- TEKS BACAAN
------------

Tak sebentar, terkadang untuk
tiba di rumah tuanya itu, Zainuddin harus rela duduk di dalam angkutan umum
tersebut hingga satu jam lebih. Pantas saja, karena labi-labi yang dinaikinya
memutar ke arah kota dahulu sebelum kembali ke arah Krueng Raya.
Keuntungan yang didapat dari
sehari berjualan itu tak menentu, jika cuaca bersahabat, ia bisa meraup
keuntungan hingga Rp 200 ribu dalam sehari. Namun jika dalam cuaca hujan, maka
ia harus bersiap-siap untuk rugi karena dagangannya hanya terjual sedikit.
Saat tiba waktu hujan, pria
paruh baya ini langsung mencari tempat untuk berteduh bersama Rahmat dan
Mukhlis. Barang dagangannya dibiarkan basah terkena guyuran hujan. “Biasanya
pas hujan kami langsung berlari ke warung kopi terdekat biar tidak kenak
hujan,” kata dia. Terkadang buah dagangannya itu bahkan tidak laku sama sekali.
Saat ditanya soal pernahkan
dia ditipu saat berjualan, pria yang begitu menyayangi anaknya itu dengan
santai menjawab, “Tidak tahu saya, ya rezeki kan sudah ada yang atur, kalo
ditipu itu resiko saya,” katanya.
Sejak kecil, Zainudin sudah
terbilang rajin, ia tak mau merepotkan orang tuanya. Dengan modal semangat ia
mulai berjualan apa saja untuk mendapatkan uang, minimal untuk dirinya sendiri.

------------

- DATA MENTAH
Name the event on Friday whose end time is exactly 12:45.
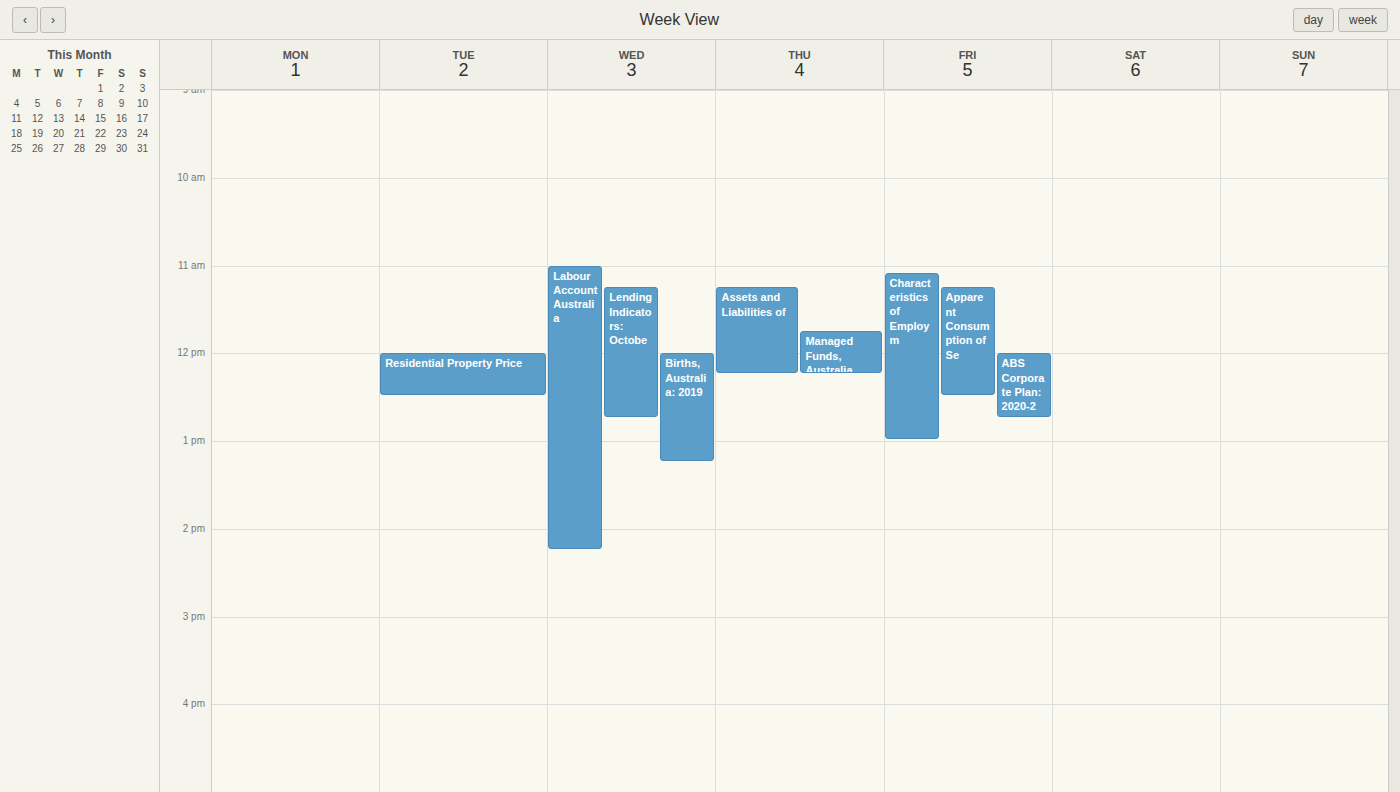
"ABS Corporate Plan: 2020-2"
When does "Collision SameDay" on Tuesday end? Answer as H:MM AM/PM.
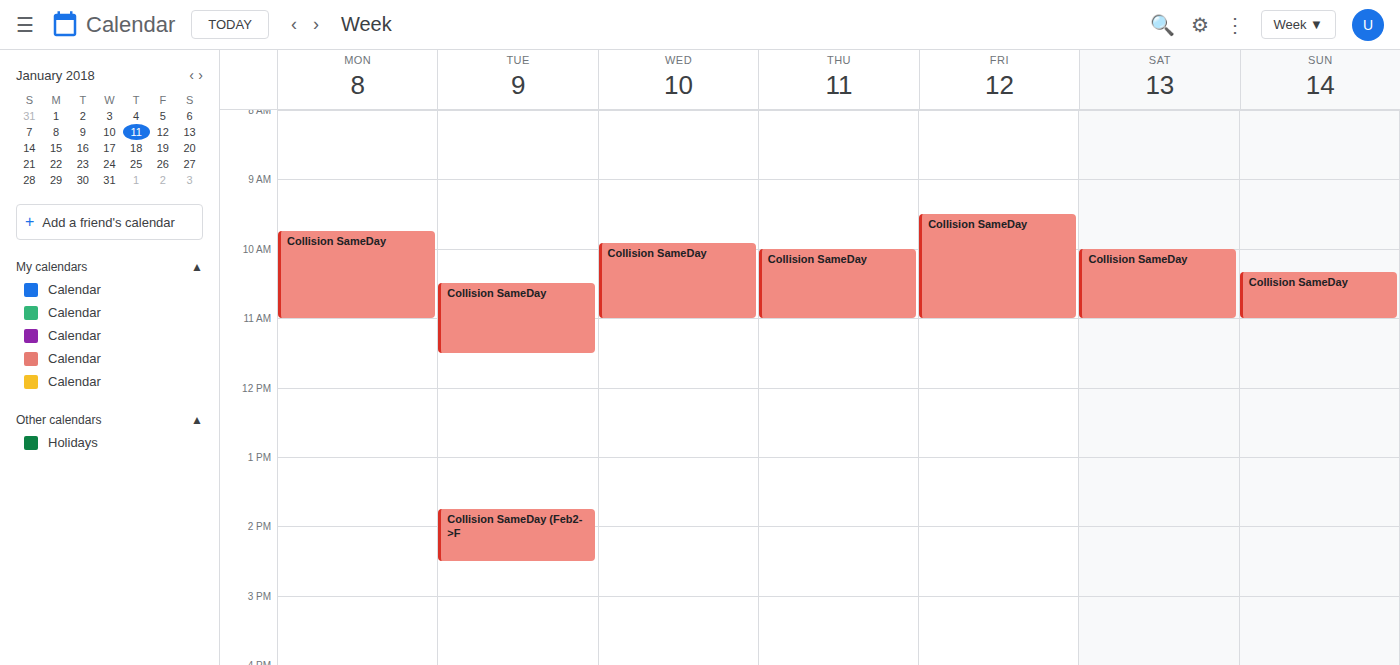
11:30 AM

------------

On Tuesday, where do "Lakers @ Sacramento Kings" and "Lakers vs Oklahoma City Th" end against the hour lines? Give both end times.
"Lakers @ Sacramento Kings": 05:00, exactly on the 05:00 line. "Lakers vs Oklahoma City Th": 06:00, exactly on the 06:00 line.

------------

- RINCIAN LATIHAN
Lanjutkan teks tentang Zainuddin, pria penjual buah yang pulang ke Krueng Raya dengan labi-labi, setelah kalimat terakhirnya.

- JAWABAN TUGAS
***
Hari itu cerah. Matahari,
angin sepoi-sepoi, dan awan putih yang menjulang di angkasa tampak begitu indah
dan begitu memanjakan mata. Meski masih menginjak umur tiga tahun, namun
layaknya anak desa lainnya, Zainudin cepat beradaptasi dengan lingkungannya.
Saat itu matanya masih berfungsi dengan baik. Tiga saudaranya mengajak Zainun
pergi bermain ke hutan. Dengan tingkah polosnya ia menyanggupi ajakan
saudaranya dan tak tahu bahwa itu adalah hari terakhir ia bisa melihat dunia
dengan matanya.
Kala asik bermain di hutan,
Zainudin beserta ketiga saudaranya tiba-tiba terkena Menrampot (Bagi masyarakat Aceh, penyakit ini semacam pemberian
dari setan atau mahluk ghaib lainnya yang tidak senang dengan seseorang atau merasa
terganggu dengan keberadaan manusia di tempat mahluk itu menetap).
Dari ketiga saudaranya yang
lain, hanya satu orang yang bisa sembuh lantaran di bawa ke tempat rajah (semacam orang pitar yang mampu
menyembuhkan penyakit-penyakit aneh). Sedang nasib malang menimpa Zainudin
kecil bersama dua saudaranya yang lain. Mereka dibawa ke rumah sakit sehingga
matanya tak bisa tertolong lagi.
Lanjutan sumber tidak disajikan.